102 Effects of Terrain and Land Cover on Radar-Observed 3-Dimensional Tornado Wind Fields

Thursday, 20 July 2023
Hall of Ideas (Monona Terrace)
Jana B. Houser, PhD, The Ohio State Univ., Columbus, OH; and B. Price, H. B. Bluestein, K. A. Kosiba, Z. B. Wienhoff, and J. Wurman

The overall impact that terrain and surface roughness have on tornado behavior is generally poorly understood. Although some advances have been made using both observations (e.g. Houser et al. 2020; Lyza et al. 2018, 2020) and numerical simulations (e.g. Lewellen 2012, 2014; Satrio et al. 2020), there are still many unanswered questions. These studies, and others, suggest that terrain particularly appears to have an effect on tornado characteristics such as intensity and perhaps path direction. However, the results between studies, and even between different cases within the same study, conclude inconsistent outcomes on the tornado as it encounters changes in terrain or land cover. For example, in some circumstances, tornadoes are shown to weaken moving uphill while in others, they strengthen. Observationally-based studies have only used single-Doppler data to this point, and model-based studies drastically simplify tornado vortex structure as well as terrain characteristics. Furthermore, studies investigating the effects of surface roughness on tornado characteristics are especially limited and have produced inconclusive results.

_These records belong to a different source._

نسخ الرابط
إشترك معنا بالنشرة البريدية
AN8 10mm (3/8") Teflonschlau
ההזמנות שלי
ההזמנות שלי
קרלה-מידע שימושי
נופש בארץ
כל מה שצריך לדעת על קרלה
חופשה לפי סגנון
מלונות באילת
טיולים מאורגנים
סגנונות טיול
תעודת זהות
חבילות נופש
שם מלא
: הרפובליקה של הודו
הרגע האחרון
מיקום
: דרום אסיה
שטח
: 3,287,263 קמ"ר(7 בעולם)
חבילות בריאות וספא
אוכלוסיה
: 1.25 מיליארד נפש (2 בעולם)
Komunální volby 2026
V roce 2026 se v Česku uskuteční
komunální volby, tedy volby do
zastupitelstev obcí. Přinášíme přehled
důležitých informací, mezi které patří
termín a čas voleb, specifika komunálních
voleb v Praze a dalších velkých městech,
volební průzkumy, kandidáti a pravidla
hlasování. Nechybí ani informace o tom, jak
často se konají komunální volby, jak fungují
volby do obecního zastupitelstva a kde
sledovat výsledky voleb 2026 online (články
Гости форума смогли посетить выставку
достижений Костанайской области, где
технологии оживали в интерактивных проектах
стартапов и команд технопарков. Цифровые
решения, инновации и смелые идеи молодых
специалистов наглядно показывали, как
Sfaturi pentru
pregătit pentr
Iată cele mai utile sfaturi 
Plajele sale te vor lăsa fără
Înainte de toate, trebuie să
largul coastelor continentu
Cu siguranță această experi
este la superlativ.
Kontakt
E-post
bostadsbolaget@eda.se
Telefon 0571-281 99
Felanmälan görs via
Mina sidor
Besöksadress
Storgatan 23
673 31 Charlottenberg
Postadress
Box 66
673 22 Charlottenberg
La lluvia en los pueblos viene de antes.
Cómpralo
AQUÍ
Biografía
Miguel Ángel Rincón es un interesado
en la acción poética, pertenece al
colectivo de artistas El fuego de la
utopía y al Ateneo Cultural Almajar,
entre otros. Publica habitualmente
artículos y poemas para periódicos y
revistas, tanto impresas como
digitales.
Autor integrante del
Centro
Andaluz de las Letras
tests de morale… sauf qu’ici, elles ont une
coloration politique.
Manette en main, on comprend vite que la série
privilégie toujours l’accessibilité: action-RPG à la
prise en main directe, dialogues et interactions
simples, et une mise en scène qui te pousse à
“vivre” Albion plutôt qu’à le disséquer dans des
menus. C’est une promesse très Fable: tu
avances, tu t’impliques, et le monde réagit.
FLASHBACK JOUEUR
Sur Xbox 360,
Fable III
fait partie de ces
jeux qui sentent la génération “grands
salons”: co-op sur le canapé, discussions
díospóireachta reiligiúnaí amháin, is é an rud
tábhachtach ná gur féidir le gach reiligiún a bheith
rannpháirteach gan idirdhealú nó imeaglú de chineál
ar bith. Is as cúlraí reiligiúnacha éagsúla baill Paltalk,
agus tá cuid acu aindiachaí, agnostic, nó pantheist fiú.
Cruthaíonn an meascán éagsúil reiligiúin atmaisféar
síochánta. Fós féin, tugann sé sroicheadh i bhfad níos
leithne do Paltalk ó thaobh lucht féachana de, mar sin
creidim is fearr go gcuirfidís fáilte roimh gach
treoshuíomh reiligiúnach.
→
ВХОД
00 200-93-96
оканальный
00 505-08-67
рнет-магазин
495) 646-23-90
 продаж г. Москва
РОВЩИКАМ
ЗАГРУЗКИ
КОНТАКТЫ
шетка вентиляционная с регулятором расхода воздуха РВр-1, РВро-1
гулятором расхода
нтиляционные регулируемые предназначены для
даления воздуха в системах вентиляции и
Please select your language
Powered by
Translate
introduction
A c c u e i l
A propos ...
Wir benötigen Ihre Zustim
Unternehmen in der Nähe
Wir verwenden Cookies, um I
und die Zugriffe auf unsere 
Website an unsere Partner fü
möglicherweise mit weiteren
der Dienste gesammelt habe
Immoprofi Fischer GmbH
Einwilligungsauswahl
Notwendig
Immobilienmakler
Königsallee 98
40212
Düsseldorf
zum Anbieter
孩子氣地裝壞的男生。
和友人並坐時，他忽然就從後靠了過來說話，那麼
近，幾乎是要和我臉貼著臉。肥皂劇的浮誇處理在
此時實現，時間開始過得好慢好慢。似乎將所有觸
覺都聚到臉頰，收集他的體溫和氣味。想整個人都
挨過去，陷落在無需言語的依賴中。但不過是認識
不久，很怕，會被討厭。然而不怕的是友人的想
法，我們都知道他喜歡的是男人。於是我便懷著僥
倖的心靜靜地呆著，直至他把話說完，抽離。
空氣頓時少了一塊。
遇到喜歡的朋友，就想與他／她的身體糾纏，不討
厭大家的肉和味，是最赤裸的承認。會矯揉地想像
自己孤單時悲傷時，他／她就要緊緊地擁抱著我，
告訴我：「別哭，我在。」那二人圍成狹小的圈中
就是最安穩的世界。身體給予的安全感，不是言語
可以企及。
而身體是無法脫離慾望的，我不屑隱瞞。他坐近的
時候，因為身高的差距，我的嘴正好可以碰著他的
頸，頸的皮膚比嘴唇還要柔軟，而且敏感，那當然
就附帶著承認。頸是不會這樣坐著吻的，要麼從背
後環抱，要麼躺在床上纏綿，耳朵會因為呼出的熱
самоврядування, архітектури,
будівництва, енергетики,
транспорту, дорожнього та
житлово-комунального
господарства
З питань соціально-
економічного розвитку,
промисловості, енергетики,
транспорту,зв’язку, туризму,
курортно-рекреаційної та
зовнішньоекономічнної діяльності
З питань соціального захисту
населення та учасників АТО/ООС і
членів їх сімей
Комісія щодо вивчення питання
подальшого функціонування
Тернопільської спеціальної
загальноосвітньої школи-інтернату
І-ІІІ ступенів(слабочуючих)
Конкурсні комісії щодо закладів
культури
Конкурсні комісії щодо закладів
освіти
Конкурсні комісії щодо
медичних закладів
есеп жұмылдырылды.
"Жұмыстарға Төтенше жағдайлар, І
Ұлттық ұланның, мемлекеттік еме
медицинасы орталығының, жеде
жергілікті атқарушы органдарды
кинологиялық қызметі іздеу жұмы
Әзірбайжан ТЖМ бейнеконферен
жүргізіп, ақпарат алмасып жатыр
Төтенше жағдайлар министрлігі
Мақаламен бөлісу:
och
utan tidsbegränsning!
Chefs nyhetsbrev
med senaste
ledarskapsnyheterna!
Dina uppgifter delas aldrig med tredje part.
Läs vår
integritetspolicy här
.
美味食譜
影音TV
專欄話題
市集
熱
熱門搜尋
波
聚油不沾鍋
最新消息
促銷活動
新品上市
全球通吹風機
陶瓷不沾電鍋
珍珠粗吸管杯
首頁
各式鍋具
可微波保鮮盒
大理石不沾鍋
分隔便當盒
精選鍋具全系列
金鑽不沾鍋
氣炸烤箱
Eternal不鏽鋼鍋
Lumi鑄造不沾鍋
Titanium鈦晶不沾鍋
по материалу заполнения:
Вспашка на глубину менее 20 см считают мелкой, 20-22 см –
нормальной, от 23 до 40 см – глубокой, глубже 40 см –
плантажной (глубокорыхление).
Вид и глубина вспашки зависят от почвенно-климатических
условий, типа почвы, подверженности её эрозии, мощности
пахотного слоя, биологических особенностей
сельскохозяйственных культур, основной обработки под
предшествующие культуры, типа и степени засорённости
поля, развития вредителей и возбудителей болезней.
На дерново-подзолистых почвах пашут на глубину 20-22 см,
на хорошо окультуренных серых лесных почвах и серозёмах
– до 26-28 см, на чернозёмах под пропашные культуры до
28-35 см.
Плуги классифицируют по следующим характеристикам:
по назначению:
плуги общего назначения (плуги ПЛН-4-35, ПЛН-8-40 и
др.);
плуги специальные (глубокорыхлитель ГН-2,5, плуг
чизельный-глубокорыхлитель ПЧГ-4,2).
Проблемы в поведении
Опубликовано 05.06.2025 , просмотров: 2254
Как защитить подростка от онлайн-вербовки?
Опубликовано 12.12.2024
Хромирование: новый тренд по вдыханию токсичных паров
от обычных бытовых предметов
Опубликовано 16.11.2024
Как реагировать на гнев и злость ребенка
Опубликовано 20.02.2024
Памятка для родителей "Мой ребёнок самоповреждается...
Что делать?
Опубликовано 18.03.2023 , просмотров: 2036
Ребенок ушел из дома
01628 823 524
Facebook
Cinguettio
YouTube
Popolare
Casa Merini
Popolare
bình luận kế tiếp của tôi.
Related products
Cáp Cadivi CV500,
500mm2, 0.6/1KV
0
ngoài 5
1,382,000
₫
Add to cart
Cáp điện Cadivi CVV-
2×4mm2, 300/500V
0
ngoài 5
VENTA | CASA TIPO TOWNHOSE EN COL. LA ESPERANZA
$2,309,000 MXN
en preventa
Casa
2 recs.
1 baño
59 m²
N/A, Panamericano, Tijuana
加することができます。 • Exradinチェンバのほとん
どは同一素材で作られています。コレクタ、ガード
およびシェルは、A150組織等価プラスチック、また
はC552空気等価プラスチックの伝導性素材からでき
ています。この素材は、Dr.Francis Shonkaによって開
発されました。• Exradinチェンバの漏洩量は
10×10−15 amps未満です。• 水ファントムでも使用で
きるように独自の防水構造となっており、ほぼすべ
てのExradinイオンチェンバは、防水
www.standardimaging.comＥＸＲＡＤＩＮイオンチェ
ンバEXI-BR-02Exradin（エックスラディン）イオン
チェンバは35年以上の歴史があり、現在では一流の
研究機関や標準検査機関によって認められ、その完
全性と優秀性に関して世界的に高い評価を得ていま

The goal of this work is to continue investigating the role terrain and land cover play on observed tornadoes by examining characteristics of three-dimensional tornado wind fields obtained from dual-Doppler radar analyses. Data from pairs of both mobile and fixed site radars (e.g. RaXPol, DOW’s, the PAR testbed, and KDDC) are used in combination with data from Digital Elevation Models and the National Land Cover Dataset to quantify statistical relationships between tornado intensity (as indicated by vertical vorticity, circulation, and vertical velocities) and i) terrain elevation and/or ii) land cover type (e.g. forest, grassland, water, shrubs, etc.), which is assigned a quantitative surface roughness length according to the EPA’s AERSURFACEs user guide. Dual-Doppler Analyses from 6 tornadoes having varying intensity (EF0-EF4) are acquired and merged, comprising a dataset of nearly 100 observations. Tornado wind field parameters (i.e., w, ζ, Γ, δ) are divided into a variety of groups associated with either terrain or land cover characteristics (e.g. w associated with a change in elevation > 0 vs < 0; δ associated with surface roughness values in the upper quartile vs. surface roughness values in the lower quartile; etc.) and bootstrapped to determine whether the wind field characteristics are different for the varying land cover or terrain conditions. Results of individual tornadoes follow suit with past studies suggesting that outcomes can vary on a case-by-case basis; but there is evidence that some broader generalizations can be made when the datasets are merged together, particularly with surface roughness.